Nikki Haley and Donald Trump

Washington: Donald Trump cannot "bully" his way through nomination, Indian-American presidential aspirant Nikki Haley has said after her party said that it's time for Republicans to unite around the former US president and frontrunner in the race for the White House in 2024.


Haley is the only remaining Republican after Florida Governor Ron DeSantis and Indian-origin entrepreneur turned politician Vivek Ramaswamy withdrew from the 2024 presidential race earlier this month with both endorsing Trump.

After the New Hampshire primary, where she came in second to Trump, there has been increasing pressure on the 52-year-old politician to withdraw from the race in favour of her former boss. Trump, 77, has also called on her to withdraw from the race.

Haley, the former two-term Governor of South Carolina, has refused to quit. The next major primary is scheduled to be held in her home state of South Carolina later next month.


“He (Trump) can't bully his way through the nomination. I think, it's not surprising that he is surrounded by the political elite, but let's keep in mind, the political elite has gotten nothing done for us in stopping the wasteful spending, has gotten nothing done to secure the border, has gotten nothing done to keep us more safe, as we see wars around the world,” Haley told NBC News’ Meet the Press.

“The reason the political elite are upset and the members of Congress are upset is because I've pushed for term limits; I've pushed for mental competency tests. I've said, if they don't get a budget out on time, they shouldn't get paid. So, look, I have fought this political class my entire life, and it's -- I'd much rather be fighting for the people than fighting for the elected officials in D.C.,” she said.

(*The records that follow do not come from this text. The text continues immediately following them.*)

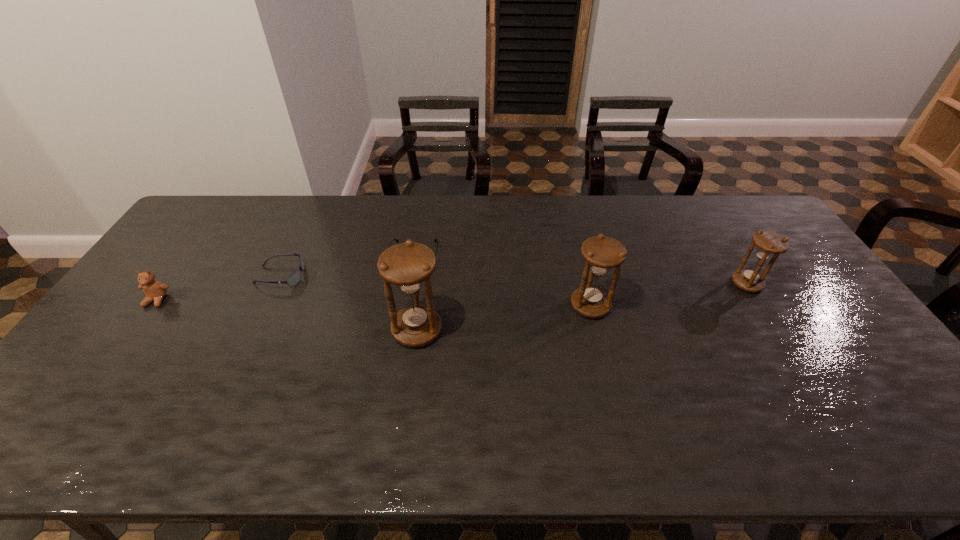
Image resolution: width=960 pixels, height=540 pixels. Find the location of `vacant area that lies between the fifth object from right to left and the second object from right to left`. vacant area that lies between the fifth object from right to left and the second object from right to left is located at coordinates (435, 291).

Locate which object is the second closest to the fifth object from left to right. Please provide its 2D coordinates. Your answer should be formatted as a tuple, i.e. [(x, y)], where the tuple contains the x and y coordinates of a point satisfying the conditions above.

[(769, 244)]

Select which object appears as the fourth closest to the second shortest hourglass. Please provide its 2D coordinates. Your answer should be formatted as a tuple, i.e. [(x, y)], where the tuple contains the x and y coordinates of a point satisfying the conditions above.

[(295, 277)]

Find the location of a particular element. hourglass that is the third nearest to the spectacles is located at coordinates (769, 244).

Identify which hourglass is the nearest to the shortest object. Please provide its 2D coordinates. Your answer should be formatted as a tuple, i.e. [(x, y)], where the tuple contains the x and y coordinates of a point satisfying the conditions above.

[(407, 265)]

The width and height of the screenshot is (960, 540). In order to click on vacant point that satisfies the following two spatial constraints: 1. on the front-facing side of the spectacles; 2. on the lenses of the second object from left to right in this screenshot , I will do `click(411, 276)`.

At what (x,y) coordinates should I click in order to perform the action: click on free location that satisfies the following two spatial constraints: 1. on the lenses of the sunglasses; 2. on the face of the leftmost object. Please return your answer as a coordinate pair (x, y). Looking at the image, I should click on (269, 300).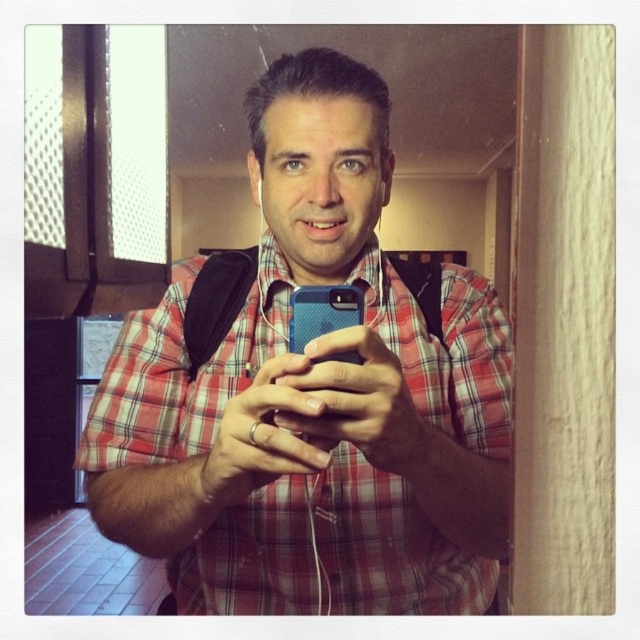
Question: Can you confirm if blue matte phone at center is positioned above blue textured phone at center?

Choices:
 (A) yes
 (B) no

Answer: (B)

Question: Which point is farther to the camera?

Choices:
 (A) blue matte phone at center
 (B) blue textured phone at center

Answer: (B)

Question: Among these points, which one is nearest to the camera?

Choices:
 (A) (308, 305)
 (B) (364, 385)

Answer: (B)

Question: Does blue matte phone at center have a larger size compared to blue textured phone at center?

Choices:
 (A) no
 (B) yes

Answer: (B)

Question: Which point appears farthest from the camera in this image?

Choices:
 (A) (344, 298)
 (B) (202, 266)

Answer: (B)

Question: Does blue matte phone at center appear on the right side of blue textured phone at center?

Choices:
 (A) no
 (B) yes

Answer: (A)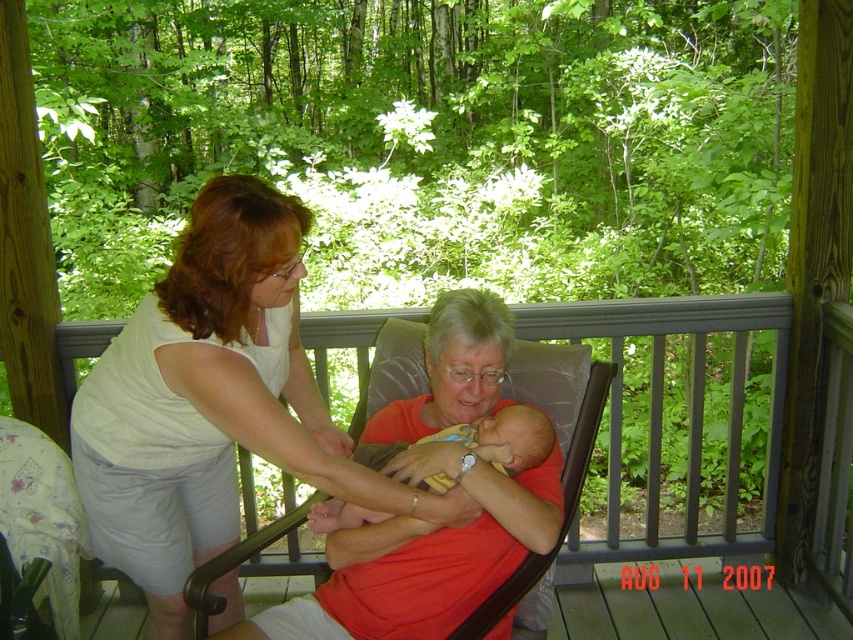
Consider the image. You are a photographer standing on the porch and want to take a photo of the brown leather chair at center and the soft yellow fabric baby at center. Which object should you focus on first if you want to capture both in sharp focus?

The brown leather chair at center is below the soft yellow fabric baby at center, so you should focus on the brown leather chair at center first since it is closer to the camera.

You are standing on the porch and want to hand a toy to the soft yellow fabric baby at center. To your right, there is a gray fabric chair at center. Which direction should you move to reach the baby first without going around the chair?

Since the gray fabric chair at center is to the left of the soft yellow fabric baby at center, you should move to your right to reach the baby first without going around the chair.

You are standing on the porch and want to place a small potted plant exactly at the point marked as point (x=560, y=467). Is there an object already located at that point?

Yes, there is a gray fabric chair at center located at point (x=560, y=467).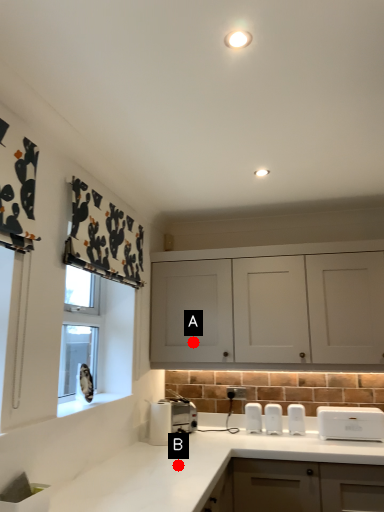
Question: Two points are circled on the image, labeled by A and B beside each circle. Among these points, which one is farthest from the camera?

Choices:
 (A) A is further
 (B) B is further

Answer: (A)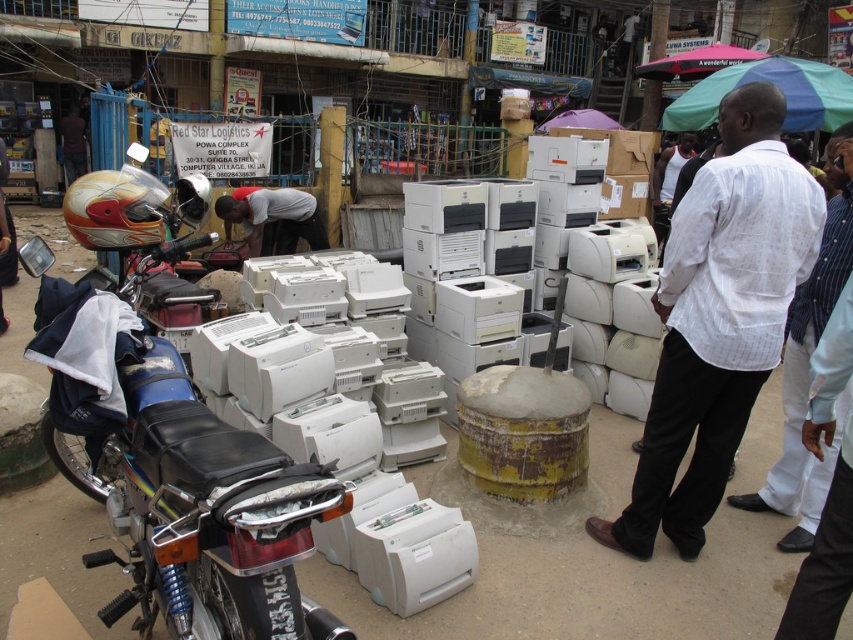
Question: Can you confirm if white cotton shirt at center is positioned above white striped shirt at center?

Choices:
 (A) yes
 (B) no

Answer: (A)

Question: Which point is closer to the camera?

Choices:
 (A) (677, 448)
 (B) (851, 403)
 (C) (80, 198)

Answer: (B)

Question: Which point appears farthest from the camera in this image?

Choices:
 (A) (250, 253)
 (B) (722, 205)
 (C) (294, 529)

Answer: (A)

Question: Among these points, which one is nearest to the camera?

Choices:
 (A) (773, 193)
 (B) (799, 397)
 (C) (93, 557)

Answer: (C)

Question: Is shiny chrome motorcycle at left above white striped shirt at center?

Choices:
 (A) no
 (B) yes

Answer: (A)

Question: Is white striped shirt at center positioned at the back of dark gray fabric shirt at center?

Choices:
 (A) no
 (B) yes

Answer: (A)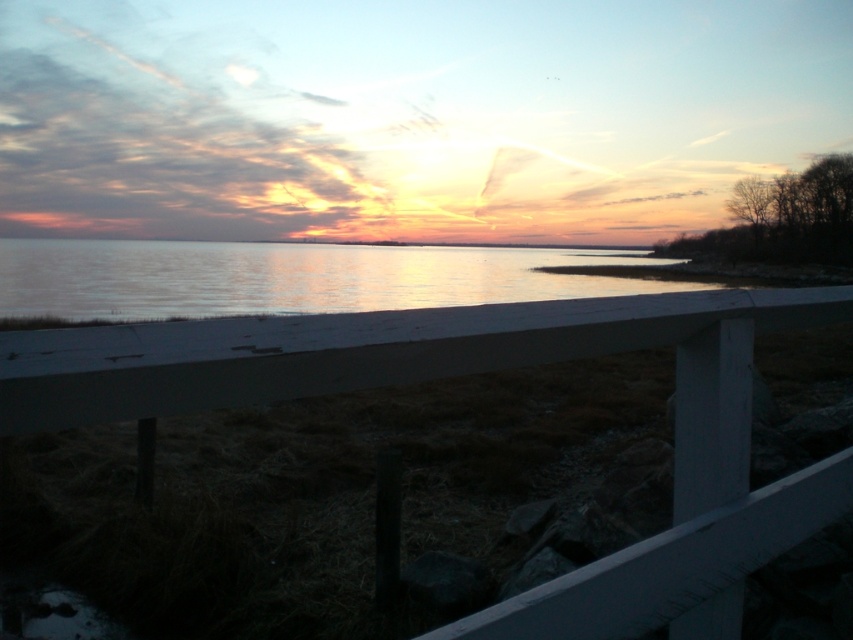
You are standing behind the white painted wood rail at upper center and looking out at the smooth water at center. Which object is positioned to the right when viewed from your perspective?

The white painted wood rail at upper center is to the right of the smooth water at center, so when you are standing behind the white painted wood rail at upper center and looking towards the smooth water at center, the white painted wood rail at upper center is positioned to the right of the smooth water at center.

You are standing behind the white painted wood rail at upper center and want to look at the smooth water at center. Which direction should you look in relation to the rail?

The white painted wood rail at upper center is located below the smooth water at center, so you should look upward to see the smooth water at center above the rail.

You are standing behind the white wooden railing and want to take a photo of the sunset. There are two points in the scene marked as point 1 at coordinates (566,326) and point 2 at coordinates (15,266). Which point is closer to you when considering the railing as the foreground?

Point 1 at coordinates (566,326) is in front of point 2 at coordinates (15,266), so point 1 is closer to you.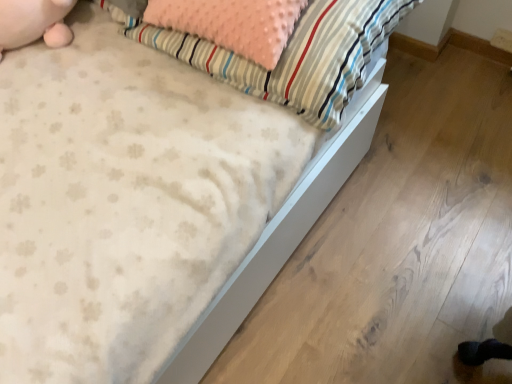
Question: From a real-world perspective, is fluffy pink pillow at upper center located higher than pink plush toy at upper left?

Choices:
 (A) yes
 (B) no

Answer: (B)

Question: From a real-world perspective, is fluffy pink pillow at upper center below pink plush toy at upper left?

Choices:
 (A) no
 (B) yes

Answer: (B)

Question: Does fluffy pink pillow at upper center have a larger size compared to pink plush toy at upper left?

Choices:
 (A) no
 (B) yes

Answer: (B)

Question: Does fluffy pink pillow at upper center have a greater width compared to pink plush toy at upper left?

Choices:
 (A) yes
 (B) no

Answer: (A)

Question: Can we say fluffy pink pillow at upper center lies outside pink plush toy at upper left?

Choices:
 (A) no
 (B) yes

Answer: (B)

Question: From the image's perspective, does fluffy pink pillow at upper center appear higher than pink plush toy at upper left?

Choices:
 (A) no
 (B) yes

Answer: (A)

Question: From a real-world perspective, is pink plush toy at upper left physically above fluffy pink pillow at upper center?

Choices:
 (A) yes
 (B) no

Answer: (A)

Question: Is pink plush toy at upper left aimed at fluffy pink pillow at upper center?

Choices:
 (A) yes
 (B) no

Answer: (B)

Question: Does pink plush toy at upper left appear on the left side of fluffy pink pillow at upper center?

Choices:
 (A) yes
 (B) no

Answer: (A)

Question: Considering the relative sizes of pink plush toy at upper left and fluffy pink pillow at upper center in the image provided, is pink plush toy at upper left taller than fluffy pink pillow at upper center?

Choices:
 (A) no
 (B) yes

Answer: (A)

Question: Is pink plush toy at upper left wider than fluffy pink pillow at upper center?

Choices:
 (A) no
 (B) yes

Answer: (A)

Question: From the image's perspective, is pink plush toy at upper left below fluffy pink pillow at upper center?

Choices:
 (A) no
 (B) yes

Answer: (A)

Question: Considering the positions of fluffy pink pillow at upper center and pink plush toy at upper left in the image, is fluffy pink pillow at upper center taller or shorter than pink plush toy at upper left?

Choices:
 (A) short
 (B) tall

Answer: (B)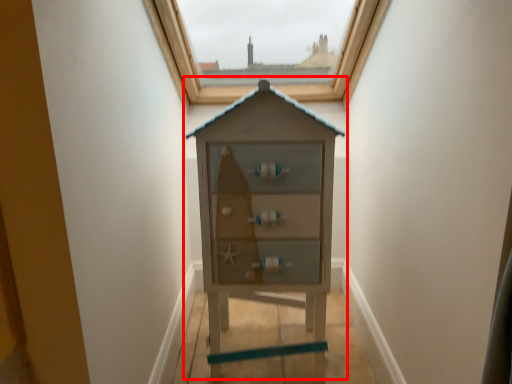
Question: Where is dresser (annotated by the red box) located in relation to window in the image?

Choices:
 (A) right
 (B) left

Answer: (A)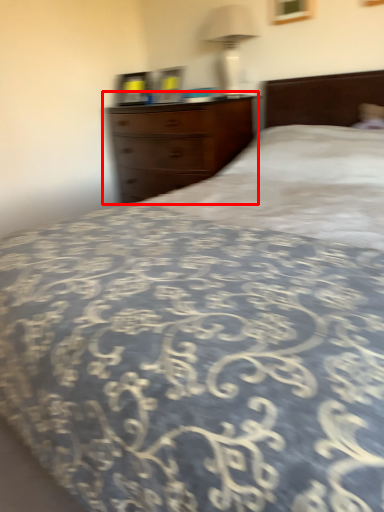
Question: From the image's perspective, where is chest of drawers (annotated by the red box) located relative to bedside lamp?

Choices:
 (A) below
 (B) above

Answer: (A)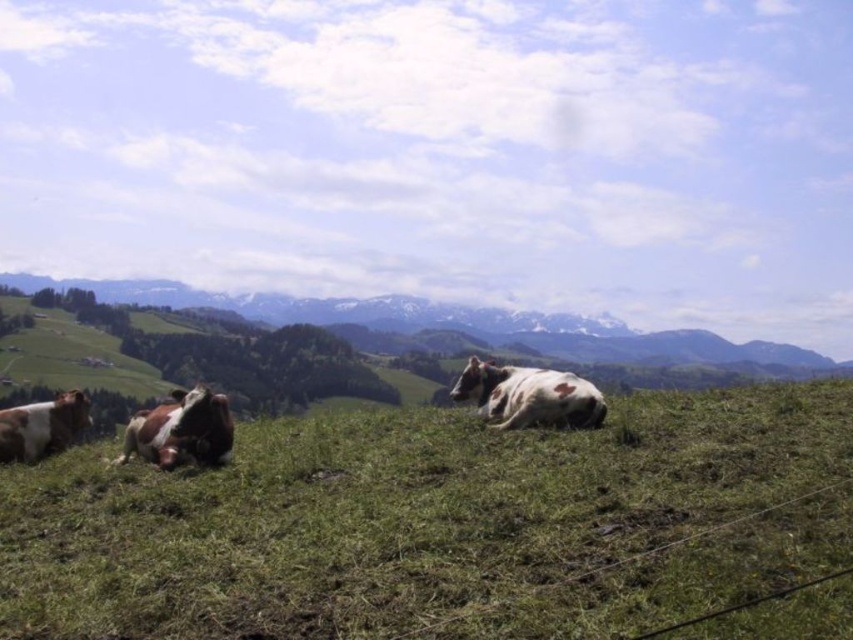
Does green grassy field at center lie behind white and brown spotted cow at left?

No, it is in front of white and brown spotted cow at left.

Between green grassy field at center and white and brown spotted cow at left, which one has more height?

With more height is white and brown spotted cow at left.

Is point (480, 554) positioned behind point (9, 410)?

No, it is not.

Image resolution: width=853 pixels, height=640 pixels. Identify the location of green grassy field at center. (439, 524).

Between point (732, 518) and point (587, 397), which one is positioned behind?

The point (587, 397) is more distant.

Is green grassy field at center above white spotted cow at center?

No.

Locate an element on the screen. The height and width of the screenshot is (640, 853). green grassy field at center is located at coordinates (439, 524).

Is white spotted cow at center wider than white and brown spotted cow at left?

Indeed, white spotted cow at center has a greater width compared to white and brown spotted cow at left.

Which of these two, white spotted cow at center or white and brown spotted cow at left, stands taller?

white and brown spotted cow at left is taller.

Is point (519, 387) closer to viewer compared to point (27, 419)?

Yes, it is.

This screenshot has width=853, height=640. Find the location of `white spotted cow at center`. white spotted cow at center is located at coordinates (529, 396).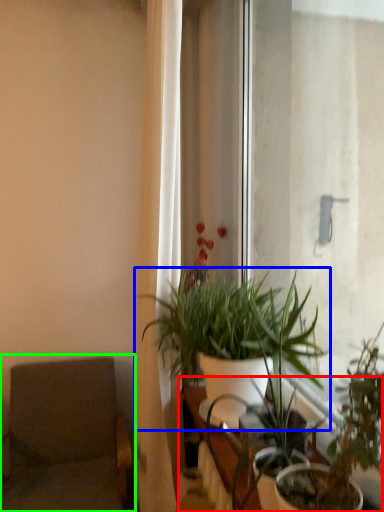
Question: Estimate the real-world distances between objects in this image. Which object is farther from table (highlighted by a red box), houseplant (highlighted by a blue box) or swivel chair (highlighted by a green box)?

Choices:
 (A) houseplant
 (B) swivel chair

Answer: (B)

Haley ruled out withdrawing from the race saying the nominee cannot be decided after results from just two states of the 48. “This is a democracy. The American people want to have their say in who is going to be their nominee. We need to give them that. And you can't do that based on just two states,” she said.


Ahead of the South Carolina primary, she said that she is going strong in her home State. “We started with 2 per cent in Iowa. We ended up with 20 per cent. We got to New Hampshire; we needed to do better than that, and we did. We got 43 per cent of the vote.

“Now we're going into South Carolina; we need to be stronger than what we did in New Hampshire,” she said.

“But it's not just that we need to be stronger. Trump needs to be stronger. He's not getting the independent vote. He's not getting a segment of the Republicans. So he has got some work to do as well,” she added.

Haley was born Nimarata Nikki Randhawa in South Carolina to immigrant Sikh parents from Amritsar, Punjab.